> **Task to complete**
Rewrite the material from its start through the line containing "Reading right to left, what", replacing "difference" with "gap" and keeping everything else unchanged.

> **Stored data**
--------------------------------------------------
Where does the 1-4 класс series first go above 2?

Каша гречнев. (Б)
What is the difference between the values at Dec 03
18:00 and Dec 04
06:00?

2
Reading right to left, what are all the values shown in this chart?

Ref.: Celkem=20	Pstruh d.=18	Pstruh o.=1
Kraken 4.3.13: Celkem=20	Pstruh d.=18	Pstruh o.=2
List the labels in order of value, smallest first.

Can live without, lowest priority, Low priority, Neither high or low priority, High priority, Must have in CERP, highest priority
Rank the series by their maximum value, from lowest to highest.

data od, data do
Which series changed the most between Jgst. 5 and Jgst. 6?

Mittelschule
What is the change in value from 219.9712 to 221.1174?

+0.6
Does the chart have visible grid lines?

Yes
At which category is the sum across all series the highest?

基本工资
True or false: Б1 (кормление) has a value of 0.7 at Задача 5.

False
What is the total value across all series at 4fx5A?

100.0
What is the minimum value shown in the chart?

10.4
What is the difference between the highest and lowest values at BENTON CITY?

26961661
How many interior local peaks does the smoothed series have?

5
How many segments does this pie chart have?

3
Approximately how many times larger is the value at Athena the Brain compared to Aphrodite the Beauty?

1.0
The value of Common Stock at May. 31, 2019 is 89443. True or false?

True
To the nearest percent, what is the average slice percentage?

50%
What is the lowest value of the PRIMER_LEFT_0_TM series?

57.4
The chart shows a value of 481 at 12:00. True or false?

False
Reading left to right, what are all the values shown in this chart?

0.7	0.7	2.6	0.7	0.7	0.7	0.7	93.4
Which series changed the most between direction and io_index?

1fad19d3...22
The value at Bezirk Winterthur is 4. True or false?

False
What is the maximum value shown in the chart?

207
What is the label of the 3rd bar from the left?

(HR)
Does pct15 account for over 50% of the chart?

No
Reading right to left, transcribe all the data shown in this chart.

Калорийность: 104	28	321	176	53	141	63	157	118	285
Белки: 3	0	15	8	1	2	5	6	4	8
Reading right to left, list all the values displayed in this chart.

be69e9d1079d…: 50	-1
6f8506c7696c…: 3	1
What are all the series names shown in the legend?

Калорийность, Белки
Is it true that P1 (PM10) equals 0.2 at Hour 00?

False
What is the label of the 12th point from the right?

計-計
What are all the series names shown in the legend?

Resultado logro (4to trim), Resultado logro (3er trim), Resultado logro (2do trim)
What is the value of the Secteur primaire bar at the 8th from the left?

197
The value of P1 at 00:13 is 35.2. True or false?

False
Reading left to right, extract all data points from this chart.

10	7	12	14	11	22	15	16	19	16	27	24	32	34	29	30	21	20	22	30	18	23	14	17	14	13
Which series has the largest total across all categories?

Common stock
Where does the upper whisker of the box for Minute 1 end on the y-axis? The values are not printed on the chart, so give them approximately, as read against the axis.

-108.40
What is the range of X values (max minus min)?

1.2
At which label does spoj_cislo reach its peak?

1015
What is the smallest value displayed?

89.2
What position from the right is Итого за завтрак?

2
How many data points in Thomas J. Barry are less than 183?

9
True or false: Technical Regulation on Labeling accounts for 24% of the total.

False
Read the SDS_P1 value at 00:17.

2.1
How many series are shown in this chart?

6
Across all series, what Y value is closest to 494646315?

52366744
--------------------------------------------------
> **Answer to the exercise**
Where does the 1-4 класс series first go above 2?

Каша гречнев. (Б)
What is the gap between the values at Dec 03
18:00 and Dec 04
06:00?

2
Reading right to left, what are all the values shown in this chart?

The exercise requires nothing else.